Please refer to the below runnable demo code. It is trying to sr.str.extract()
the "a"
column into multiple columns, and insert those columns into the origianl df immediately after the "a"
column.
Please combine steps [1]
and [2]
in the below code in a better way.
import re
import pandas as pd
df = pd.DataFrame({
"a" : {1: 'a', 2: 'aa', 3: 'aaa'} ,
"b" : {1: 'b', 2: 'bb', 3: 'bbb'} ,
"c" : {1: 'b', 2: 'bb', 3: 'bbb'} ,
})
"""
df==
+----+-----+-----+-----+
| | a | b | c |
|----+-----+-----+-----|
| 1 | a | b | b |
| 2 | aa | bb | bb |
| 3 | aaa | bbb | bbb |
+----+-----+-----+-----+
"""
# step [1] sr.str.extract
rex = re.compile(r'(?P<firstletter>\w) (?P<secondletter>\w+)', re.X)
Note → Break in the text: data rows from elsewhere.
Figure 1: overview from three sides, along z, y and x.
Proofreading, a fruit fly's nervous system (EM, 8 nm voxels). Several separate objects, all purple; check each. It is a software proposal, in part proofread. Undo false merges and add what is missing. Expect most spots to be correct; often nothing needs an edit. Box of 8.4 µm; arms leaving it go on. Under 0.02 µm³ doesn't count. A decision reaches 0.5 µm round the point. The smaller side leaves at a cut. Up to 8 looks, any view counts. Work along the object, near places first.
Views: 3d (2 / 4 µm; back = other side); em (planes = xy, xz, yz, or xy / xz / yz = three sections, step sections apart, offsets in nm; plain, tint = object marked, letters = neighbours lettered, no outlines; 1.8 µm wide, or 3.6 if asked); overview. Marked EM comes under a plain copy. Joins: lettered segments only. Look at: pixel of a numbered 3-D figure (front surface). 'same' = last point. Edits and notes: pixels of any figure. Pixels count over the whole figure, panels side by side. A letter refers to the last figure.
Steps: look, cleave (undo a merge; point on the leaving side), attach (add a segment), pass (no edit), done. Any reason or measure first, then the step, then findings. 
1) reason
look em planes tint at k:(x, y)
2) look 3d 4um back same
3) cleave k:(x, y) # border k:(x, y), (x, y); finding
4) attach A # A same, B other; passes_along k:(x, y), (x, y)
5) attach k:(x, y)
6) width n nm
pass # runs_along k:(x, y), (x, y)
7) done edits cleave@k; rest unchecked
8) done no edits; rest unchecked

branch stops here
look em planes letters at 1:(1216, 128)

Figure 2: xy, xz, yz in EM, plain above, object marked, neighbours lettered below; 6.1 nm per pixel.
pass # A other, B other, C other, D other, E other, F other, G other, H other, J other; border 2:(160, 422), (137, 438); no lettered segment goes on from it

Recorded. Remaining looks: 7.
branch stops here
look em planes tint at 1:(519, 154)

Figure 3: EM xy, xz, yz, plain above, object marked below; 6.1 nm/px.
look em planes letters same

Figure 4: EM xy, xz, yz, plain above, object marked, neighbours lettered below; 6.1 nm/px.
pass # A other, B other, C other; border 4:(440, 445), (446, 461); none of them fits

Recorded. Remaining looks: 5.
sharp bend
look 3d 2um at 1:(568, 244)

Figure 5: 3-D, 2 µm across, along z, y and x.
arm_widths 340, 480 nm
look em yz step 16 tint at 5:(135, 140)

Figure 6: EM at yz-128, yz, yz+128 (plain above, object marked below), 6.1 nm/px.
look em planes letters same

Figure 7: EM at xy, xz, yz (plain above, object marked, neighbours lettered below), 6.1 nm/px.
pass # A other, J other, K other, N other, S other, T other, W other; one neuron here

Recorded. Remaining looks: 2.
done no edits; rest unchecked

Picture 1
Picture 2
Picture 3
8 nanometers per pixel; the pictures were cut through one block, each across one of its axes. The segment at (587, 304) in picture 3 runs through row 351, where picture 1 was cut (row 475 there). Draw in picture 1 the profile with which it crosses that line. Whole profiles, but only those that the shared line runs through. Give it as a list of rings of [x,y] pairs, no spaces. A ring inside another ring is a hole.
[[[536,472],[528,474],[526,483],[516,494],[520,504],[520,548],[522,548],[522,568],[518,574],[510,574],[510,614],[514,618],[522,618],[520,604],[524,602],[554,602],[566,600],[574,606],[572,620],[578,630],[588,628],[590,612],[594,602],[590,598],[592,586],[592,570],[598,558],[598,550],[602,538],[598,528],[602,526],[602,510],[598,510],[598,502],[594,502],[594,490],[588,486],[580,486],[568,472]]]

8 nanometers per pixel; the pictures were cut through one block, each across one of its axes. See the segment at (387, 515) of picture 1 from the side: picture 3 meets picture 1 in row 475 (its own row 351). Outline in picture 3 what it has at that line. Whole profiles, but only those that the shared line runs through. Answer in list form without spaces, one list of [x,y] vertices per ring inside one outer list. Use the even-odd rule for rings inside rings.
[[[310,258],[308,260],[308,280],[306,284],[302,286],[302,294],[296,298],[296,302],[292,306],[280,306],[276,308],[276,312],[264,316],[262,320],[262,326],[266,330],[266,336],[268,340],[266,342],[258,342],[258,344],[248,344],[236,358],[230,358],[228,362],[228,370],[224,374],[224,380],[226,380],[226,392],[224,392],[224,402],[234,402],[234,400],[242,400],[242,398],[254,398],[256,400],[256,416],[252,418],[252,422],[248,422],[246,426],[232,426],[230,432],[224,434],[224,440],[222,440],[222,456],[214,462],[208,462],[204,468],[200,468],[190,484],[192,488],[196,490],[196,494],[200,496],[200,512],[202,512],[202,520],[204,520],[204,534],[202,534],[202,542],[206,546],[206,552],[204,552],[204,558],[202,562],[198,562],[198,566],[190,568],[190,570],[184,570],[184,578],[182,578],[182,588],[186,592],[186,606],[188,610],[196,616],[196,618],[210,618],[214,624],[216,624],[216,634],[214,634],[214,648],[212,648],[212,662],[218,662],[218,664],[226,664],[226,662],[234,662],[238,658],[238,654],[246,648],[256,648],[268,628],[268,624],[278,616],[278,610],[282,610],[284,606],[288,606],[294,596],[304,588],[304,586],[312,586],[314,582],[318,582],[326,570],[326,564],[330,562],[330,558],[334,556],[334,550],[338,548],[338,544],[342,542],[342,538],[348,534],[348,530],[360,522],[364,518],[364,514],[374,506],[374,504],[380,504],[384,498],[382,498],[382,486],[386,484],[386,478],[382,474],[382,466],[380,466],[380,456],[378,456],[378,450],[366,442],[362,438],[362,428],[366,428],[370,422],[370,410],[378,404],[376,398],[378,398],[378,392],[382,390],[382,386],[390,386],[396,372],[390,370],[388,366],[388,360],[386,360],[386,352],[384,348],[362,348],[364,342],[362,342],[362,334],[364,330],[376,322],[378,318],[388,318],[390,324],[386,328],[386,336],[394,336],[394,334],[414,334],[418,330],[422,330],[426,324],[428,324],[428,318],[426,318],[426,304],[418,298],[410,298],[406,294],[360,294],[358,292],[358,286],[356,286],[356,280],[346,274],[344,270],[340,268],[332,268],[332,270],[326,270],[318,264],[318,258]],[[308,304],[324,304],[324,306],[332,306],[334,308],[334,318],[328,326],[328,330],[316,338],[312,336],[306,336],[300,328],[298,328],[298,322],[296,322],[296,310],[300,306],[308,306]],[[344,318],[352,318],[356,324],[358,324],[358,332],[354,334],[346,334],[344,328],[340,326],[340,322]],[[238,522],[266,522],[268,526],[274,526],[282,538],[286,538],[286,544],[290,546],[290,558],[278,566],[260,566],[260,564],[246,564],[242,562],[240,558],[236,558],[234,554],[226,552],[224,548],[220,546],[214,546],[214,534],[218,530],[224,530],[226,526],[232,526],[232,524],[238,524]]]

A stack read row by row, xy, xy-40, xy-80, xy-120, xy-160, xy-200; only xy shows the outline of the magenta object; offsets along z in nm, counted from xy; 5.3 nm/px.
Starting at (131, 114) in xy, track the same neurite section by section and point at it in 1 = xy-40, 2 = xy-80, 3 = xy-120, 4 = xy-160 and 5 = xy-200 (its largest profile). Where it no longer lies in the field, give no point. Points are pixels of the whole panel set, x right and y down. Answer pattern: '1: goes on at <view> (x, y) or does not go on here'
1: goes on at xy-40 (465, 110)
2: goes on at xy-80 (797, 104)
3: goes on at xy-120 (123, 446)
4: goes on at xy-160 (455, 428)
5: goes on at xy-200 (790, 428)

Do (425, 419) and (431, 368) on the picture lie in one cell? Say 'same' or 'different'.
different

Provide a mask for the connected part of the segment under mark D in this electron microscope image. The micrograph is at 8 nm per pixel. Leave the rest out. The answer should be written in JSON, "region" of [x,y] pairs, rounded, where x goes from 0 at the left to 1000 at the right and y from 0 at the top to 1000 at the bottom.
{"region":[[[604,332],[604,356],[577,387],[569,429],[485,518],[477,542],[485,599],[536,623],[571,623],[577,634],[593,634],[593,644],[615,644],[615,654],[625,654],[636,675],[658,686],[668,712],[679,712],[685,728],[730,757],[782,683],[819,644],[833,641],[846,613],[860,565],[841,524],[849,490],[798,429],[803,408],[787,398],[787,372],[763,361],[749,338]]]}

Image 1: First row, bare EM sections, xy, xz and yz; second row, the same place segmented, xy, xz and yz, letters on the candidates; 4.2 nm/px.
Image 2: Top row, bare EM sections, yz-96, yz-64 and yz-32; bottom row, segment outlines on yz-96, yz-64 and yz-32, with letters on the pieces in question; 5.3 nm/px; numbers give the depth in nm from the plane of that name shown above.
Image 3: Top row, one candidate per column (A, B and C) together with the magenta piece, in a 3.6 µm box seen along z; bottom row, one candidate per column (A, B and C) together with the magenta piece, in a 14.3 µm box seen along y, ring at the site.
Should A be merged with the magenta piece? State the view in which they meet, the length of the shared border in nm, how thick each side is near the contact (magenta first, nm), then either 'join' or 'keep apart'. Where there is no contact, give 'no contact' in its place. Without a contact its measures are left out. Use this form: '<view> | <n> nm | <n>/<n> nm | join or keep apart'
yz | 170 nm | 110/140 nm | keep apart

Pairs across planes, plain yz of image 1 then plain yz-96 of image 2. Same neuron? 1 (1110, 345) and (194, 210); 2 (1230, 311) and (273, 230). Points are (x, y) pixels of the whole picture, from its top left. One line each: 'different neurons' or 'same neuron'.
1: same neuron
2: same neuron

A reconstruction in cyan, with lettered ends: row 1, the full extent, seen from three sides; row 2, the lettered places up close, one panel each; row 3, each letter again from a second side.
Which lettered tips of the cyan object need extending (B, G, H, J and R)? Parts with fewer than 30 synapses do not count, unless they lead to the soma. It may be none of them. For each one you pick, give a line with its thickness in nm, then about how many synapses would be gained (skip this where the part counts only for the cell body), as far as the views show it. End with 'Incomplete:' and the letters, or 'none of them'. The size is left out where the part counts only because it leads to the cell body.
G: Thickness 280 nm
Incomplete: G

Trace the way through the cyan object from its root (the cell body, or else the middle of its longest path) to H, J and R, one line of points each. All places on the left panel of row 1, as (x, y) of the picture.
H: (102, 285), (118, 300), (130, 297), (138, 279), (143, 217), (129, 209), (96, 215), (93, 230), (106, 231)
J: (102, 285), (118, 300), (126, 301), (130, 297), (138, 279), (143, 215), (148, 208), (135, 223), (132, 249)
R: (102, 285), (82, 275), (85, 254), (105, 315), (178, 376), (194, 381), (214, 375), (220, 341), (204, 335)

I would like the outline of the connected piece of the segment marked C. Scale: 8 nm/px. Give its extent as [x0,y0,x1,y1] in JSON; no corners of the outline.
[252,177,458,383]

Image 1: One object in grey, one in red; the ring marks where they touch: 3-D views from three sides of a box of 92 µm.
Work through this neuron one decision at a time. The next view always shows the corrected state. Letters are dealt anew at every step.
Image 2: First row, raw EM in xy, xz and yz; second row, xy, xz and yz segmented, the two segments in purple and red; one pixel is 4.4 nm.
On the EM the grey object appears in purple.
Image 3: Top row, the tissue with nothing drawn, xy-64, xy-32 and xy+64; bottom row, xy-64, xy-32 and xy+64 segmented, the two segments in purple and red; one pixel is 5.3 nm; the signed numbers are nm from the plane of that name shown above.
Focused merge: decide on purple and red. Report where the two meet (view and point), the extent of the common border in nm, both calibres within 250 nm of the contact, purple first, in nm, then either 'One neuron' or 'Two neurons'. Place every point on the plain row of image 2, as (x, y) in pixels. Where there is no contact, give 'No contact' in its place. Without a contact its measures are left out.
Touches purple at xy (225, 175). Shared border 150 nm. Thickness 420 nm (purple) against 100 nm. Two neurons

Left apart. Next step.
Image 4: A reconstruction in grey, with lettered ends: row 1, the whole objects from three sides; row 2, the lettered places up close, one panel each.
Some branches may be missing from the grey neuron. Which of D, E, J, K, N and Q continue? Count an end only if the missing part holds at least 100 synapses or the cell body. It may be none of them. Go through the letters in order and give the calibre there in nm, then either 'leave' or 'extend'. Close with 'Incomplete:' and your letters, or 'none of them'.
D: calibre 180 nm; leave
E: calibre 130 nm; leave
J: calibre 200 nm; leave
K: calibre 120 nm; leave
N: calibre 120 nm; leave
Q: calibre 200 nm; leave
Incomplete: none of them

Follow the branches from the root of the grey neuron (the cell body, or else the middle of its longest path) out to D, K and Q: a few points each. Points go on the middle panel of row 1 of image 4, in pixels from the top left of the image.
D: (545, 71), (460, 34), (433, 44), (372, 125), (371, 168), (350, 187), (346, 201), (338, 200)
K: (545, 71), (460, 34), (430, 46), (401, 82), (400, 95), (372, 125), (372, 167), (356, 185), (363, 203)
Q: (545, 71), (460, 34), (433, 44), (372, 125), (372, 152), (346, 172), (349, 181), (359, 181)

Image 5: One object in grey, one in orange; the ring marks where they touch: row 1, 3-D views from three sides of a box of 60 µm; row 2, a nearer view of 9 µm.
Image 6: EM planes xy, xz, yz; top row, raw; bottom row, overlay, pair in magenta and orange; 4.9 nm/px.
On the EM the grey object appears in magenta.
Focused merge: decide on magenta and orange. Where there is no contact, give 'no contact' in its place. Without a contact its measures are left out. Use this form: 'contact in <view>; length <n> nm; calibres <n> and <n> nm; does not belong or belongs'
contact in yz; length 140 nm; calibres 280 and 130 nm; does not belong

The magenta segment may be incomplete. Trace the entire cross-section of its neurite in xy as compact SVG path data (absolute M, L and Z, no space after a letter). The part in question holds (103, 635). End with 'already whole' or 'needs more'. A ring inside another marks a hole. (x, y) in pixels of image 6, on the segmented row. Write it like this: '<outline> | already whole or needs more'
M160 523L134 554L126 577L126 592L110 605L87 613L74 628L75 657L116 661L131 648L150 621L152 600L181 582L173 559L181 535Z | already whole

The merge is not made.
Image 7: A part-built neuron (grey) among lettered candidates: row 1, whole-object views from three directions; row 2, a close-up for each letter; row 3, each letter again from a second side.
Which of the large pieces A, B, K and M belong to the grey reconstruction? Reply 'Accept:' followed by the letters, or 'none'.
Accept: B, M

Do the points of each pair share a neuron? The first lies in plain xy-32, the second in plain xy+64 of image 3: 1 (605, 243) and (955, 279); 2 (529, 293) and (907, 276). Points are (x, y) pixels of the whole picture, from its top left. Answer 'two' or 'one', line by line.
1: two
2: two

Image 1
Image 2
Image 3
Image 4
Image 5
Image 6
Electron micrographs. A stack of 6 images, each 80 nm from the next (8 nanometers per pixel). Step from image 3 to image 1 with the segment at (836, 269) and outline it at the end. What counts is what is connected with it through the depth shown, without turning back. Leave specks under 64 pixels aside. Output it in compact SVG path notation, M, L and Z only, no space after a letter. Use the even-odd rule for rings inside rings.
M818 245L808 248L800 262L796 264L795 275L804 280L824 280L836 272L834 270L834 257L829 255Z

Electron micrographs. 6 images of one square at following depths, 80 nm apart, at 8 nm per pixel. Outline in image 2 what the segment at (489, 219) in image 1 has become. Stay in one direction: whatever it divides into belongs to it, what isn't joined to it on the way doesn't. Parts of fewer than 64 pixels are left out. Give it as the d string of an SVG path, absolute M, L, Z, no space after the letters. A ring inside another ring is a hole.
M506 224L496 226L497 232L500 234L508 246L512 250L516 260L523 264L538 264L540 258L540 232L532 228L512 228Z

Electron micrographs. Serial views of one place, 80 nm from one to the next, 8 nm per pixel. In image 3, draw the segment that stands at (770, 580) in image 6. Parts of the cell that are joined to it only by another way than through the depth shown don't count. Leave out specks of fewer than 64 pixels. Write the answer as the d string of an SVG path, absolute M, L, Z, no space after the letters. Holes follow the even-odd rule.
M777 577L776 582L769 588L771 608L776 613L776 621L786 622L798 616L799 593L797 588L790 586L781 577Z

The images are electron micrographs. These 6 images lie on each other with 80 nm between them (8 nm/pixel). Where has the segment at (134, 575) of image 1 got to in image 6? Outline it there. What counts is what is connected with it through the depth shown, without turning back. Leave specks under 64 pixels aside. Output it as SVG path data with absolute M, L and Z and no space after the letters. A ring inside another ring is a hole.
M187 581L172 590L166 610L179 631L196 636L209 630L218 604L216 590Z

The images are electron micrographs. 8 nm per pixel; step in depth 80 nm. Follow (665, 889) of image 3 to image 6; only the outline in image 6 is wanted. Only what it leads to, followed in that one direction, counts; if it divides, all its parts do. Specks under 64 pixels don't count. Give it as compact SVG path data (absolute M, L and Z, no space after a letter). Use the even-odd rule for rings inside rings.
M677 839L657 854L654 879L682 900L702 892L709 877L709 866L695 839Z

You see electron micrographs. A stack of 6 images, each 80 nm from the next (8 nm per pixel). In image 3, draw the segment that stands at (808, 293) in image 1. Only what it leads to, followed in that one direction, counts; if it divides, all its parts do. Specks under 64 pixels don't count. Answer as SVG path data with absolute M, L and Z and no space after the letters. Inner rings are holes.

cols = df['a'].str.extract(rex)
# step [2] insert extracted columns back into the original df
df['firstletter'], df['secondletter'] = 0, 0
df['firstletter'] = cols['firstletter']
df['secondletter'] = cols['secondletter']
df = df['a firstletter secondletter b c'.split()]
"""
# Or, a more concise step [2], but too hard to glance thru and remember, also prone to mistake:
for col in cols.columns[::-1]:
df.insert(df.columns.get_loc('a')+1, col, cols[col])
"""
# result:
"""
df==
+----+-----+---------------+----------------+-----+-----+
| | a | firstletter | secondletter | b | c |
|----+-----+---------------+----------------+-----+-----|
| 1 | a | nan | nan | b | b |
| 2 | aa | a | a | bb | bb |
| 3 | aaa | a | aa | bbb | bbb |
+----+-----+---------------+----------------+-----+-----+
"""